(TASK TO CARRY OUT): In the entries that follow, the line with "left knee: (134, 251)" opens the range and the line with "left wrist: (51, 204)" closes it; repeat that range exactly, both lines included.

---

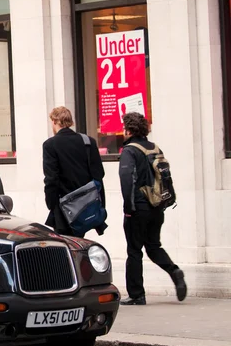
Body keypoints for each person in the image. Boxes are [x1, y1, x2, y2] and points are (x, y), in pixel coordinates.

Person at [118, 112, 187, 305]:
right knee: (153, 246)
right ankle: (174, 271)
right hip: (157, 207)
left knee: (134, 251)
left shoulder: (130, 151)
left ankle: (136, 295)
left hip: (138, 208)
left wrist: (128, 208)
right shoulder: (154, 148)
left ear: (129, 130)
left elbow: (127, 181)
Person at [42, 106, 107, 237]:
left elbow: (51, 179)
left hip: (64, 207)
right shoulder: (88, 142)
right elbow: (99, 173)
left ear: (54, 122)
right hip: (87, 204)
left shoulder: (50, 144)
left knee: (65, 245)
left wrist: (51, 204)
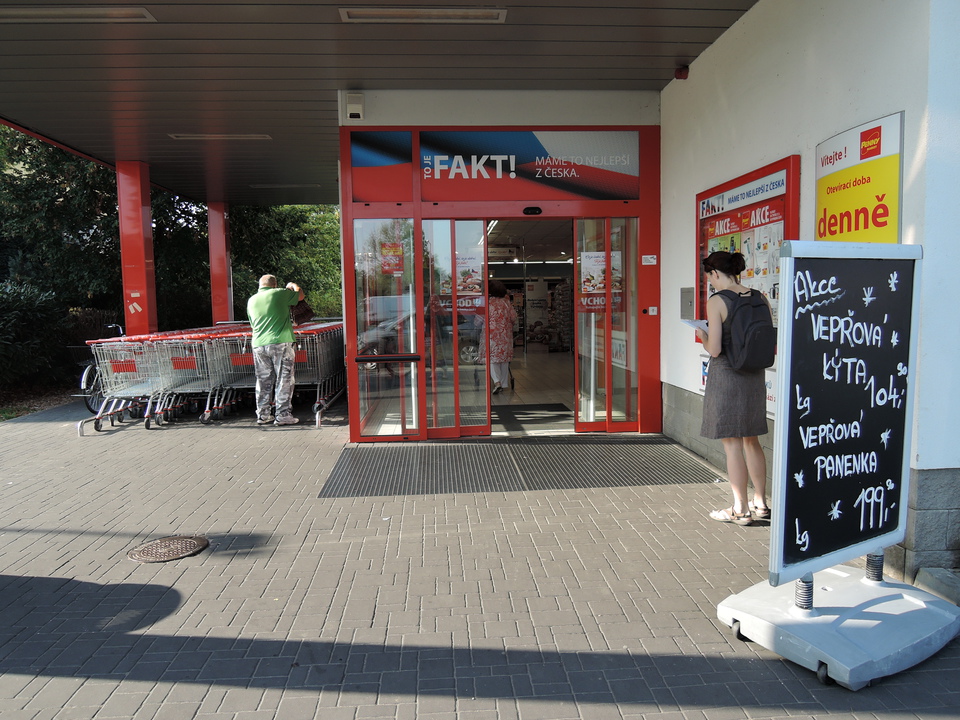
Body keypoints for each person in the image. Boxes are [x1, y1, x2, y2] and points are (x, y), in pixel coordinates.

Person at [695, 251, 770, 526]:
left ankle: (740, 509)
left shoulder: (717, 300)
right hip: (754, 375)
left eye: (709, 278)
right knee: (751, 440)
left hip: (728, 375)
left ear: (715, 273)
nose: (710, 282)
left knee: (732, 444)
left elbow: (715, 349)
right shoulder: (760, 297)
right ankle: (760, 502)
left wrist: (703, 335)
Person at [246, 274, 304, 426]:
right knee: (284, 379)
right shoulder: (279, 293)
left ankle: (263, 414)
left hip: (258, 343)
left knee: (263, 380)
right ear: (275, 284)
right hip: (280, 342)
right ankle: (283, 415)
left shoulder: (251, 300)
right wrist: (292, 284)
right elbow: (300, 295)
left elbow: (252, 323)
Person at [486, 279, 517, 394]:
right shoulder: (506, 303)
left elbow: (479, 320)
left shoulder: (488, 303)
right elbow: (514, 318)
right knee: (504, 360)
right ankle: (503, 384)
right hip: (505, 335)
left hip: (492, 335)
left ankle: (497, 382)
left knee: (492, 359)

---

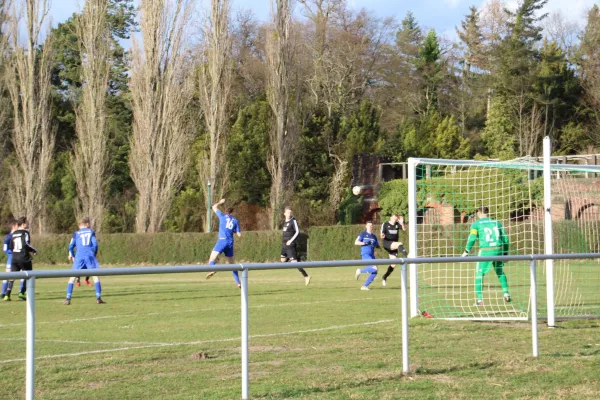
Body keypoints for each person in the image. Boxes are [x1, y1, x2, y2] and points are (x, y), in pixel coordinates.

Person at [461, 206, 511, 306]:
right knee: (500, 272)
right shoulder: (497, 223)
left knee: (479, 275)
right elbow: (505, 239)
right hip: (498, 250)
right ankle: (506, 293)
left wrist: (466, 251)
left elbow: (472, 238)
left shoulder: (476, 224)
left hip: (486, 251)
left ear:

---

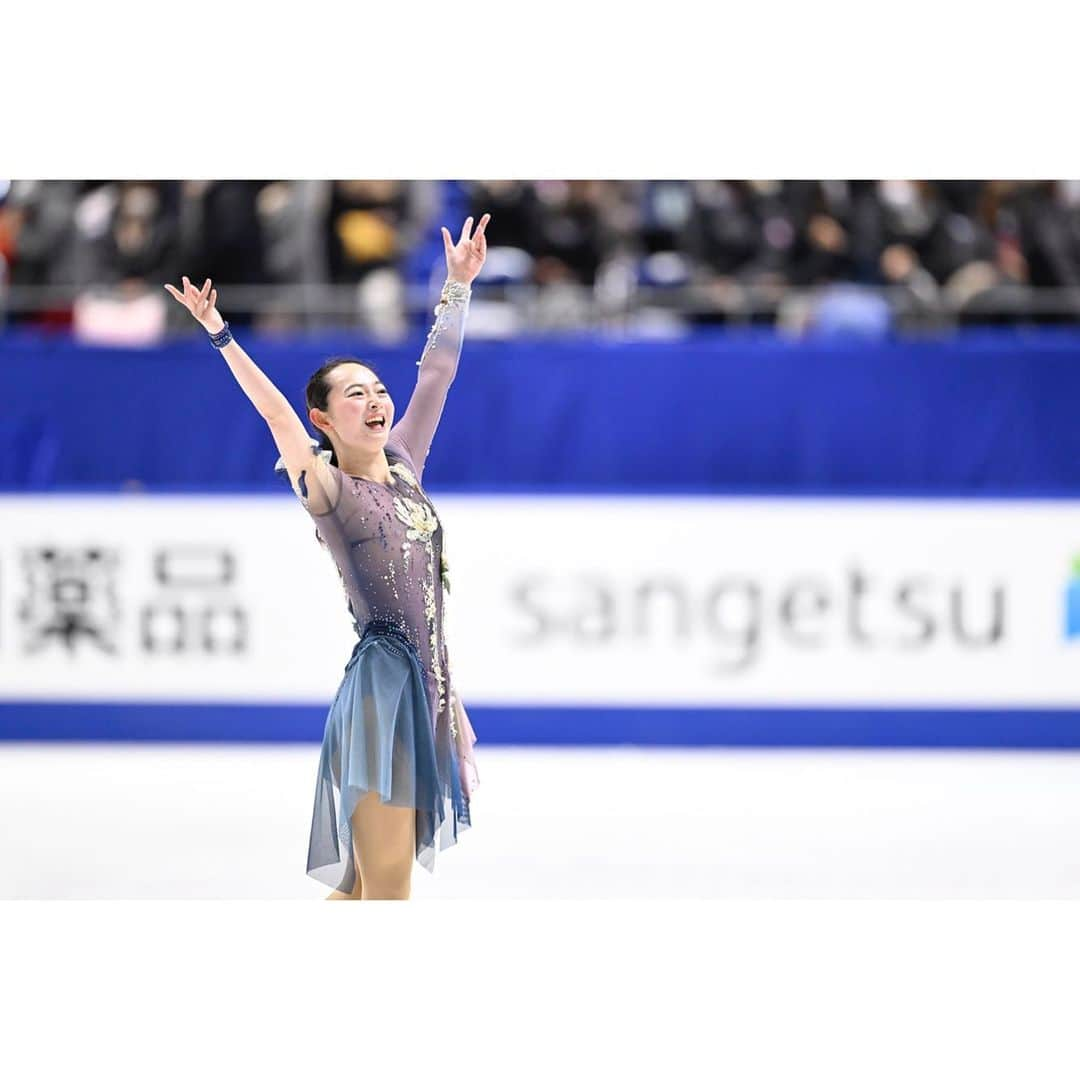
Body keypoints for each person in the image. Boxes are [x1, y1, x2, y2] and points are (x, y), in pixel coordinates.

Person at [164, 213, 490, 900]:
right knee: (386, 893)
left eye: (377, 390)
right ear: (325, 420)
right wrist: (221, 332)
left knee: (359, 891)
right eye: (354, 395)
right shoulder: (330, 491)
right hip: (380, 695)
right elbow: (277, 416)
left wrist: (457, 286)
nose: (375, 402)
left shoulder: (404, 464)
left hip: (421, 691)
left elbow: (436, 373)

---

(ANSWER TO THE PROBLEM):
left knee: (134, 251)
left shoulder: (130, 151)
left ankle: (136, 295)
left hip: (138, 208)
left wrist: (128, 208)
right shoulder: (154, 148)
left ear: (129, 130)
left elbow: (127, 181)
Person at [42, 106, 107, 237]:
left elbow: (51, 179)
left hip: (64, 207)
right shoulder: (88, 142)
right elbow: (99, 173)
left ear: (54, 122)
right hip: (87, 204)
left shoulder: (50, 144)
left knee: (65, 245)
left wrist: (51, 204)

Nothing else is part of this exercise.